Other emerging suppliers

Norway, Chile, and Brazil are developing low-carbon ammonia pathways but are not expected to materially impact near-term export markets. Norway offers advanced CCS integration for European supply, while Chile and Brazil benefit from renewable resources but face distance and infrastructure limits. Their relevance increases as projects mature.

Carbon intensity: Scope 1, 2, and 3

Blue ammonia competitiveness requires consideration of all three emission scopes: Scope 1 (plant emissions), Scope 2 (power), and Scope 3 (logistics and upstream).

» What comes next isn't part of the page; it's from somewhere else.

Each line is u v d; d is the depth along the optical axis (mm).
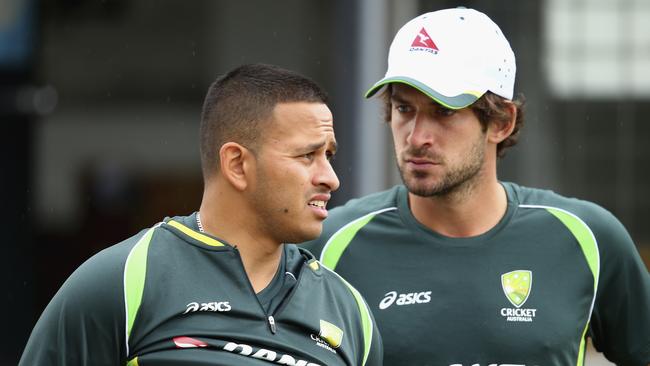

For new-build ATR + PCCS configurations, Scope 1 emissions are low (~0.04– 0.06 t CO2/t NH3) and broadly similar across regions, reflecting high pre-combustion capture and minimal residual combustion.

Scope 2 emissions vary significantly by region, driven by grid carbon intensity, ranging from ~0.06 t CO2/t NH3 (Western Canada, BC Hydro) to ~0.30–0.35 (Indonesia). This is the primary source of variation in delivered carbon intensity and a key differentiator across supply regions.

Scope 3 emissions (shipping and handling) favour geographically proximate suppliers, reinforcing the advantage of Pacific Basin routes to Japan.

CBAM applies to Scope 1 and 2 emissions only, while delivered carbon intensity for end-use comparisons must include Scope 3. This distinction is critical when comparing policy compliance versus full lifecycle competitiveness.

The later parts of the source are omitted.